Stored data:
=== Begin Enclosure ===

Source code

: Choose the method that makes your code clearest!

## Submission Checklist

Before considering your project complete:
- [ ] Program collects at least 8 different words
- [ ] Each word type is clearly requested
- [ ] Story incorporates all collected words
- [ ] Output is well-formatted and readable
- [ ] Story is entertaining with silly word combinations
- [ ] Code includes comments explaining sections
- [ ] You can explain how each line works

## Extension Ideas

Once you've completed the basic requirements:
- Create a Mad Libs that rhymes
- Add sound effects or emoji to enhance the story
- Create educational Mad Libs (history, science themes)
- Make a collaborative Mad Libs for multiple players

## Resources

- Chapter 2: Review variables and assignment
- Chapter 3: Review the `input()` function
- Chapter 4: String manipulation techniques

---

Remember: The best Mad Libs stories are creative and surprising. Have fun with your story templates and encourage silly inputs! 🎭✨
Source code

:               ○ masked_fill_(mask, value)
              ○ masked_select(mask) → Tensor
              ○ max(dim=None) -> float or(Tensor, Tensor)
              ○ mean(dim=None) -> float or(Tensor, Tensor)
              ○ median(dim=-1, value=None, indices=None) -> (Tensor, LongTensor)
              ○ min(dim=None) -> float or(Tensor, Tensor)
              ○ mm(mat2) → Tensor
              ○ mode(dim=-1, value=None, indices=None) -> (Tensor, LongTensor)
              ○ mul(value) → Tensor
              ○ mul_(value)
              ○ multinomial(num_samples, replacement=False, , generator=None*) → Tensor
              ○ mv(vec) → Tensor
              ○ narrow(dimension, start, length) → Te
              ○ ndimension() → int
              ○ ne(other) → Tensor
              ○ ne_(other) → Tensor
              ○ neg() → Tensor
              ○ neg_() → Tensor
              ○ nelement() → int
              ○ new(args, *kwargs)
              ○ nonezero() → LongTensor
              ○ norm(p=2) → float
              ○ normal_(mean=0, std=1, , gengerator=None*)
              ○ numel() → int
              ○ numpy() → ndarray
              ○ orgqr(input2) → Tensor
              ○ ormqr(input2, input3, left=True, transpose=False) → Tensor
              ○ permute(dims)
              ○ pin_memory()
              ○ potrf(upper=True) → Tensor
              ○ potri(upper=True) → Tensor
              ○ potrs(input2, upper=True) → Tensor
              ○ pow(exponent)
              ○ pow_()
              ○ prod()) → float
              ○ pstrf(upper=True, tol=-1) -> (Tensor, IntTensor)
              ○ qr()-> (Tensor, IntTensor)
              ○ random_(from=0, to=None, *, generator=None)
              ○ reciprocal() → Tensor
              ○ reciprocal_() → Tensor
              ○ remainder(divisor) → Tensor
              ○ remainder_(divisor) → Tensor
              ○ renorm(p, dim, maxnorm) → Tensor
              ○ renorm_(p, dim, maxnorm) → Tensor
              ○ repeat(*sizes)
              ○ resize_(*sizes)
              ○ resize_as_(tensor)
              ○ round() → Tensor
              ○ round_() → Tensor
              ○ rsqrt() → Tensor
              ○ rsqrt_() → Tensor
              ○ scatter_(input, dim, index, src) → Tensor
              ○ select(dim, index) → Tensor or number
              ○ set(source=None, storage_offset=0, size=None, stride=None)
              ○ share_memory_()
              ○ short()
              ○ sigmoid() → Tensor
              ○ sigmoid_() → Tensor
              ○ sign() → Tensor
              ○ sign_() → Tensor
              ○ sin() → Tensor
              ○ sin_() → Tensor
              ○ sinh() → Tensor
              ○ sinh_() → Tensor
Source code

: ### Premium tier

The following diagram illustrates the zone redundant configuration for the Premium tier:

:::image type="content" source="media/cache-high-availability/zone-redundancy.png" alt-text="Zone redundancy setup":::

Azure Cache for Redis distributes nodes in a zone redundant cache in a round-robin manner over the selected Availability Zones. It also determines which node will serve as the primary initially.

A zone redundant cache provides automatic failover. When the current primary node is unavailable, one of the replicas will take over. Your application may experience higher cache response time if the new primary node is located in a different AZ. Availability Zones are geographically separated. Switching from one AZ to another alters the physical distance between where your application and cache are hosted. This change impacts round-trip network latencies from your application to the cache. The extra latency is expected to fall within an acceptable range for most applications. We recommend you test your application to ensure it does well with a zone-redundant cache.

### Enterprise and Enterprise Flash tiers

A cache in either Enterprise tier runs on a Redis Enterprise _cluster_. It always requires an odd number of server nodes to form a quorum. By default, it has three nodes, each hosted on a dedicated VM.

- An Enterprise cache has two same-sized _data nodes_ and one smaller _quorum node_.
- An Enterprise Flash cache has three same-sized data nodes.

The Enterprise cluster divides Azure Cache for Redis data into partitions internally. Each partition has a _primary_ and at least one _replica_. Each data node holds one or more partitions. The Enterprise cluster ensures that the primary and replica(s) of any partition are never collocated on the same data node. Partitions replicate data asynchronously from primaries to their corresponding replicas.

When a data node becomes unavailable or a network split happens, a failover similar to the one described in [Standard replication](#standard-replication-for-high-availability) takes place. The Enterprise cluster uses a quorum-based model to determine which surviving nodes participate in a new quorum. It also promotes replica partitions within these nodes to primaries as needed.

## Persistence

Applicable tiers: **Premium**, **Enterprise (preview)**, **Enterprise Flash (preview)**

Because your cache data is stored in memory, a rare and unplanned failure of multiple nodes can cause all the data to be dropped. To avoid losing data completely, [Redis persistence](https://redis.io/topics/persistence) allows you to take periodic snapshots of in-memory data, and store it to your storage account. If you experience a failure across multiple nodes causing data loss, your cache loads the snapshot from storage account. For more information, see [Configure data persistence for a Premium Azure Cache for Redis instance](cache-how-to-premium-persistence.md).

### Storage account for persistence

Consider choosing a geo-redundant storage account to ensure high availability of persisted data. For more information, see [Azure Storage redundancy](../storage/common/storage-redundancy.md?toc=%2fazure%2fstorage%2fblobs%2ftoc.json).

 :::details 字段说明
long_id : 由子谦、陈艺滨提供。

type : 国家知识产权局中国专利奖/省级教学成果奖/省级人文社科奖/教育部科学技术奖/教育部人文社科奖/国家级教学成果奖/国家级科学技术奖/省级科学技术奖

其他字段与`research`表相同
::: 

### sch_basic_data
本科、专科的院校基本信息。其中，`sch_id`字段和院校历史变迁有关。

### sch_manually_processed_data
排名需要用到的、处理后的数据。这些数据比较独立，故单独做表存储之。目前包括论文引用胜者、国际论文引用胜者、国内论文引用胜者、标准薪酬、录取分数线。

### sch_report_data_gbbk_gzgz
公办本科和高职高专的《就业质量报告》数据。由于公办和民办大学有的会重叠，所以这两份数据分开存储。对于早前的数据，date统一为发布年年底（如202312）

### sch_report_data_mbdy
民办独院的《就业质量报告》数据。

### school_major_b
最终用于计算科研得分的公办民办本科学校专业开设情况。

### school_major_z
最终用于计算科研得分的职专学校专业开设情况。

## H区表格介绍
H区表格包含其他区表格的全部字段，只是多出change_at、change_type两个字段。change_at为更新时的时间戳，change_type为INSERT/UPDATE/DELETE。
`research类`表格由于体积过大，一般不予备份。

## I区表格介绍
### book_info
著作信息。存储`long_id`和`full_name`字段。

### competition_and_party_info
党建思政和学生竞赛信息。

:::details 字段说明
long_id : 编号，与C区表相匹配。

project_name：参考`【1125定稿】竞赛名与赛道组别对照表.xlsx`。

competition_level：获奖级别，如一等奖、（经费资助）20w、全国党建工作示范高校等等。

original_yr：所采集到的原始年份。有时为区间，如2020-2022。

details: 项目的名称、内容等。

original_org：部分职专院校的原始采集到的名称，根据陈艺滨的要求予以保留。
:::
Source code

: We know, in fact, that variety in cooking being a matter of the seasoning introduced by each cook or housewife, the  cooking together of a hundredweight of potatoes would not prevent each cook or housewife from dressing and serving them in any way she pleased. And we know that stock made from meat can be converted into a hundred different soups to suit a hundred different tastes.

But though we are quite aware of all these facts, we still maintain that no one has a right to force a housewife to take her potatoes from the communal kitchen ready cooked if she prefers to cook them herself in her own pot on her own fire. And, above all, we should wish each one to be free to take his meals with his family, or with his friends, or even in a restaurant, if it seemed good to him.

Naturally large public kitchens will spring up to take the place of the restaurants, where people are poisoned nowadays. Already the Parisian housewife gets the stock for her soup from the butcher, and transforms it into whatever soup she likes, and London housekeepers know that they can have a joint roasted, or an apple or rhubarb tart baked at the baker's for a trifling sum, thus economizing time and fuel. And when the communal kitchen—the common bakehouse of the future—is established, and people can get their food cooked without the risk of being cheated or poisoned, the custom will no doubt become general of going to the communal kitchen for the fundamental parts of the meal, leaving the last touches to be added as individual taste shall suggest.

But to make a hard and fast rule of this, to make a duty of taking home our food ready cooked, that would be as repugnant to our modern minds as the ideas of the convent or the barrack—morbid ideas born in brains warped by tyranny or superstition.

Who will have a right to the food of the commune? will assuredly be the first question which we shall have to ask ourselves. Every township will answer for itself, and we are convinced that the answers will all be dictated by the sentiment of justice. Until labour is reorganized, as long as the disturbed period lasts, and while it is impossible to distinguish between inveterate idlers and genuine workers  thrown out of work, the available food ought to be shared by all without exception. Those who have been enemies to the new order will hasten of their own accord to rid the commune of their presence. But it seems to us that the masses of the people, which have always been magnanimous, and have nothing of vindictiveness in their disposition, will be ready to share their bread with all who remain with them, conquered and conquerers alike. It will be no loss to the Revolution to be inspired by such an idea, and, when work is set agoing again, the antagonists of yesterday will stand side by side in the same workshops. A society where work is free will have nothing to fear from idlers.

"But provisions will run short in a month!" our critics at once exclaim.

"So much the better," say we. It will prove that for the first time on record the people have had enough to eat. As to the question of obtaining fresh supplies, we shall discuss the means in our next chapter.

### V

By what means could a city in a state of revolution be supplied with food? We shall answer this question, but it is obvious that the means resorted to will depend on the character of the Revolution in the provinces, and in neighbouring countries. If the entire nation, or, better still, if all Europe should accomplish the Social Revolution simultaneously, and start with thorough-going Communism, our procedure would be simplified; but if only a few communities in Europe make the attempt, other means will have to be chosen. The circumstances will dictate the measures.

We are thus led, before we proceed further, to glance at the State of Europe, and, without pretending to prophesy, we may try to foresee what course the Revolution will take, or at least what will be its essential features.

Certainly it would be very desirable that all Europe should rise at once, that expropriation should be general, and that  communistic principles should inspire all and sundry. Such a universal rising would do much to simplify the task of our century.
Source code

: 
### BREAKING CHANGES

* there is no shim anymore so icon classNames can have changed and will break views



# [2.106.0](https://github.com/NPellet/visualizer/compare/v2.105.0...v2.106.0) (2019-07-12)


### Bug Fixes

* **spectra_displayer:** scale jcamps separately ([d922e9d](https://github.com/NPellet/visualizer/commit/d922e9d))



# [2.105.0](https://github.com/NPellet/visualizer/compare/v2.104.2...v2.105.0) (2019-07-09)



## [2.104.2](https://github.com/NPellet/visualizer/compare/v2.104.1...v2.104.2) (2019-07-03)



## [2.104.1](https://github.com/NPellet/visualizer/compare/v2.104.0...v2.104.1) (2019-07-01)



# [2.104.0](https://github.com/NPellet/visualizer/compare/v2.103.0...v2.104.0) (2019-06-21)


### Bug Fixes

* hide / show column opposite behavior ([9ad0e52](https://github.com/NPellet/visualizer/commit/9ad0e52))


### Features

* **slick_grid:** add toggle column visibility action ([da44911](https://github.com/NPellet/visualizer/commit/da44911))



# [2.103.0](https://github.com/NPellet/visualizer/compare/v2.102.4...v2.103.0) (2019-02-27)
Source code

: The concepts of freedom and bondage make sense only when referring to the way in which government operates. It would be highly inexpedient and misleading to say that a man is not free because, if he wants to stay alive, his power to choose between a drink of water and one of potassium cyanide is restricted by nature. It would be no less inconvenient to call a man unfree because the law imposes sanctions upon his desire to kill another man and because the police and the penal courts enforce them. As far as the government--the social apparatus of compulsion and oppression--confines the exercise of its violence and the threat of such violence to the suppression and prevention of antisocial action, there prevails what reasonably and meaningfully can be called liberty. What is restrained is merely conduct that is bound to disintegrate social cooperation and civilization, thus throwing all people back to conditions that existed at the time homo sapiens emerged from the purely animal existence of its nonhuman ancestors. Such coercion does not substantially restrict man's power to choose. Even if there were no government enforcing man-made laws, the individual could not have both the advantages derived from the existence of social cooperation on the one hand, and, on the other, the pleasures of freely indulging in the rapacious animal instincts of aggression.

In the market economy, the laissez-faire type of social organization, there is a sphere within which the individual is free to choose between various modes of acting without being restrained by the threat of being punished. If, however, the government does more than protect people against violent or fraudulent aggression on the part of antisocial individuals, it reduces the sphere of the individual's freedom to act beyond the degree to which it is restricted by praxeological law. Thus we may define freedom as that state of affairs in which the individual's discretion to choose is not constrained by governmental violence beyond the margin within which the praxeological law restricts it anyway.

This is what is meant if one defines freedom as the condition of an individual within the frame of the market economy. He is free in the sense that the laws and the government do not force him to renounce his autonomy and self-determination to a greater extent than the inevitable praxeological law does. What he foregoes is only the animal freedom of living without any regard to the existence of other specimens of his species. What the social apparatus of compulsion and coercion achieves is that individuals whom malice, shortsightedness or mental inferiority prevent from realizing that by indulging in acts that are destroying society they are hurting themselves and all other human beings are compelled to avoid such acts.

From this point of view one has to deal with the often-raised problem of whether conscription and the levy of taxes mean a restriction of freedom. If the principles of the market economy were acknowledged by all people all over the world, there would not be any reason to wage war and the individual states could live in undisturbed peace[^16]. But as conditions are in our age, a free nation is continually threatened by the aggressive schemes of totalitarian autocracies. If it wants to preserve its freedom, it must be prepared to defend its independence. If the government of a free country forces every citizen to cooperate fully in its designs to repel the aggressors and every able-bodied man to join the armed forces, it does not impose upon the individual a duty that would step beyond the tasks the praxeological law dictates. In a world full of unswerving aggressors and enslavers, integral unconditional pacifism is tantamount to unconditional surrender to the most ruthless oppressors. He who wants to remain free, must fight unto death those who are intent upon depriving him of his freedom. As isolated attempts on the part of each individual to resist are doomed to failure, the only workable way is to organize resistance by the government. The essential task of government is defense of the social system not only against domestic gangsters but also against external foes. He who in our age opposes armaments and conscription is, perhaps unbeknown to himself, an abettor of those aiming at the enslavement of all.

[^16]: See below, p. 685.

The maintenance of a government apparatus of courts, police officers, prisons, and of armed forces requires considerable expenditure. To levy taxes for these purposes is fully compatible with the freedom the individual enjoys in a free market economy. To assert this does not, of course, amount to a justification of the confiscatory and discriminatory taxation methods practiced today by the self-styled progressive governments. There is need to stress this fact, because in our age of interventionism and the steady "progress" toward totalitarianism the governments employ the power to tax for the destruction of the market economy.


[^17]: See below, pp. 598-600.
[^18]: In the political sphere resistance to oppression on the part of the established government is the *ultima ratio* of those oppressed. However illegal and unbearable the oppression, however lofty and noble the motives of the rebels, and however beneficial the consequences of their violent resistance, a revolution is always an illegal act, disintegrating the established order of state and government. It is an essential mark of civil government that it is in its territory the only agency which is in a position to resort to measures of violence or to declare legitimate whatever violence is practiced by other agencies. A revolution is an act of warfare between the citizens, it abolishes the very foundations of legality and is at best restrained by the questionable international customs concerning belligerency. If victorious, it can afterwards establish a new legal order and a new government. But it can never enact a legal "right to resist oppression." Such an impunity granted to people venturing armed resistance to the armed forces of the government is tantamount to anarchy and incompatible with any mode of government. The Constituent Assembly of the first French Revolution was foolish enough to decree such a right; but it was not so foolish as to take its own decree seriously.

=== End Enclosure ===

Reproduce the entries verbatim from the line containing "But though we" through the line containing "But to make", both included.

But though we are quite aware of all these facts, we still maintain that no one has a right to force a housewife to take her potatoes from the communal kitchen ready cooked if she prefers to cook them herself in her own pot on her own fire. And, above all, we should wish each one to be free to take his meals with his family, or with his friends, or even in a restaurant, if it seemed good to him.

Naturally large public kitchens will spring up to take the place of the restaurants, where people are poisoned nowadays. Already the Parisian housewife gets the stock for her soup from the butcher, and transforms it into whatever soup she likes, and London housekeepers know that they can have a joint roasted, or an apple or rhubarb tart baked at the baker's for a trifling sum, thus economizing time and fuel. And when the communal kitchen—the common bakehouse of the future—is established, and people can get their food cooked without the risk of being cheated or poisoned, the custom will no doubt become general of going to the communal kitchen for the fundamental parts of the meal, leaving the last touches to be added as individual taste shall suggest.

But to make a hard and fast rule of this, to make a duty of taking home our food ready cooked, that would be as repugnant to our modern minds as the ideas of the convent or the barrack—morbid ideas born in brains warped by tyranny or superstition.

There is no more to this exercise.